The White Lightning poster promises plenty of action: cars, guns, and wild women. It's unexpected, then, when the film opens on a somber note on an Arkansas lake, the tone far more Deliverance than Smokey and the Bandit, in terms of Burt Reynolds's other movies. Out on that lake, a dreadful crime sets the plot in motion. The crime carries an echo of the violence explored, however contentiously, in Mississippi Burning: while there's not an explicit racial element at work in these atmospheric early scenes, we subsequently learn that the local sheriff, who rules the county as his fiefdom, isn't too impressed by college kids (variously dismissed as "protestors" and "hippies") coming into town to "give our coloreds" the vote. Though the civil rights backdrop is explicitly evoked in such references, black characters are rarely present onscreen; there's only one meaningful exchange with a black character, though it does serve to underline the fact that Gator McKlusky (Burt Reynolds), hasn't been soured by the prejudices of those around him.

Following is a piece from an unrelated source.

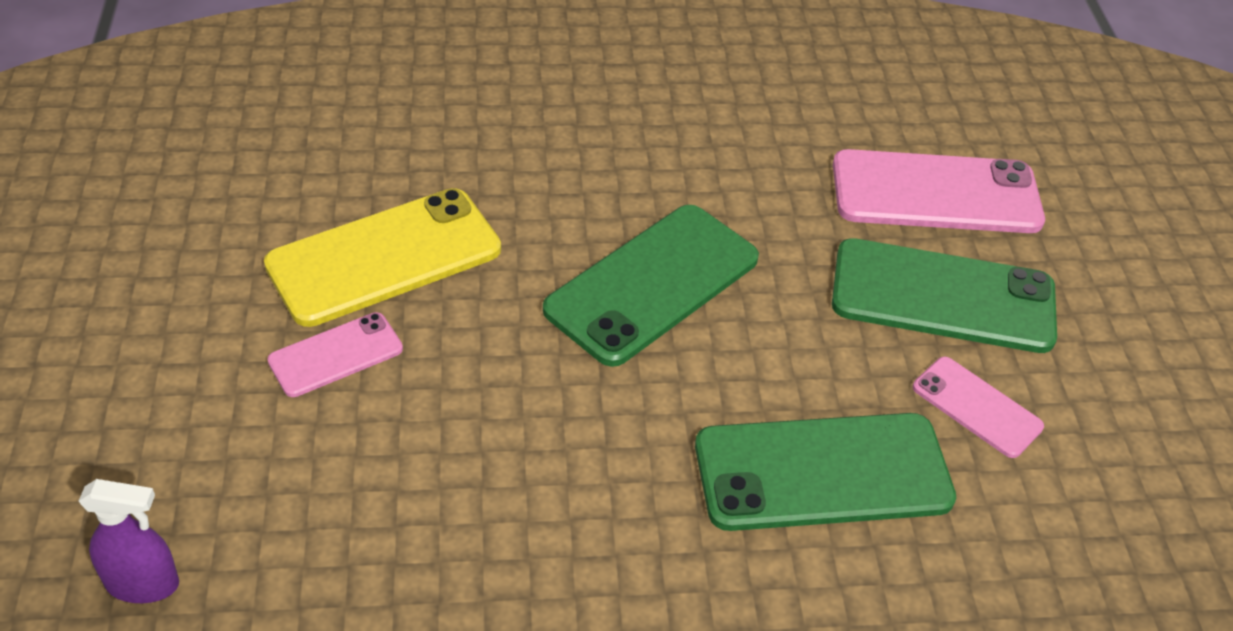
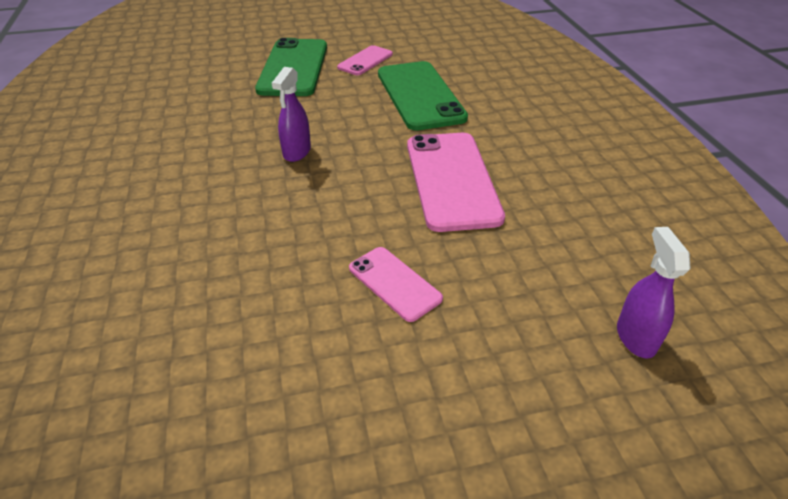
camera: 95 degrees left, 5 degrees down
yellow phone [264,188,501,327] -> none
green phone [543,205,759,367] -> purple spray bottle [271,67,311,162]
pink phone [833,149,1045,233] -> pink phone moved to [407,133,505,232]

In that, Gator seems to have inherited the tolerance of his father, who is pre-occupied not with issues of race but those of class, beset as he is with the crushing weight of work on his small farm. The scenes where Gator returns home are among the strongest in the film, his elderly parents fanning themselves in the punishing Arkansas summer as they try to pick up the pieces of their lives in the aftermath of their younger son, Donnie. These characters - like many of the down-at-heel moonshiners we subsequently encounter - are all subject to the whim of someone like the sheriff, in cahoots with the worst of the local criminal fraternity, and determined to preserve the status quo.

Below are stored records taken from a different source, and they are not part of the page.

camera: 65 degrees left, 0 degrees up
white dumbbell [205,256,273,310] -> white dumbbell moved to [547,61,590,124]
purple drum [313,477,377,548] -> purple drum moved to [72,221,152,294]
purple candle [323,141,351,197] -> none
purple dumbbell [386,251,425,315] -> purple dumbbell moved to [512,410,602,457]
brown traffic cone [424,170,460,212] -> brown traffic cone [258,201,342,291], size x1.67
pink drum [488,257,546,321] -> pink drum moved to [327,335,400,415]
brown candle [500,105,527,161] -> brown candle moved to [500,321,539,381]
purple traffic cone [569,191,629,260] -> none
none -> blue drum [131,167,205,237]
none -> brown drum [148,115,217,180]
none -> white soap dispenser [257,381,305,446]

As the film unspools, this vein of social commentary isn't always sustained, given the need to provide the kind of thrills and spills promised by that poster, with the tone occasionally wobbling between sober drama and good-old-boy backroad tyre-squealing spectacle. To its credit, though, when dealing with Sheriff J.C. Connors (superbly played by Ned Beatty), director Joseph Sargent never yields to the temptation to caricature a man who behaves as though he himself is subject to no law, and the film is blunt about the tactics Connors either employs or condones.

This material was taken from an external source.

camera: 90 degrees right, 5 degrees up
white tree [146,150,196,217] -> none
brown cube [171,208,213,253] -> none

Sargent is exceptionally good at capturing the details of the film's broiling environment, before the ubiquity of air conditioning; clothes are stained, brows are sweat-beaded, and there's a glaze of heat exhaustion on many of the characters. It's no wonder such films were so successful with Southern drive-in audiences in particular, since they actually provide an exerience with which the audience can directly identify, unlike the often sanitized spectacle of backlot Hollywood movie-making. As Gator McKlusky - my favourite character name from his car crash years - Reynolds delivers an excellent performance, credible both behind the wheel or throwing a punch, but also in conveying the complex motivations of a man whose options have been restricted by poverty and powerlessness. There's a poignant scene where Gator makes smalltalk with a group of college kids - from the same school as his dead brother - that feels like a man yearning for a different outcome for his own life, and that perfectly underlines the surprising depth of the film.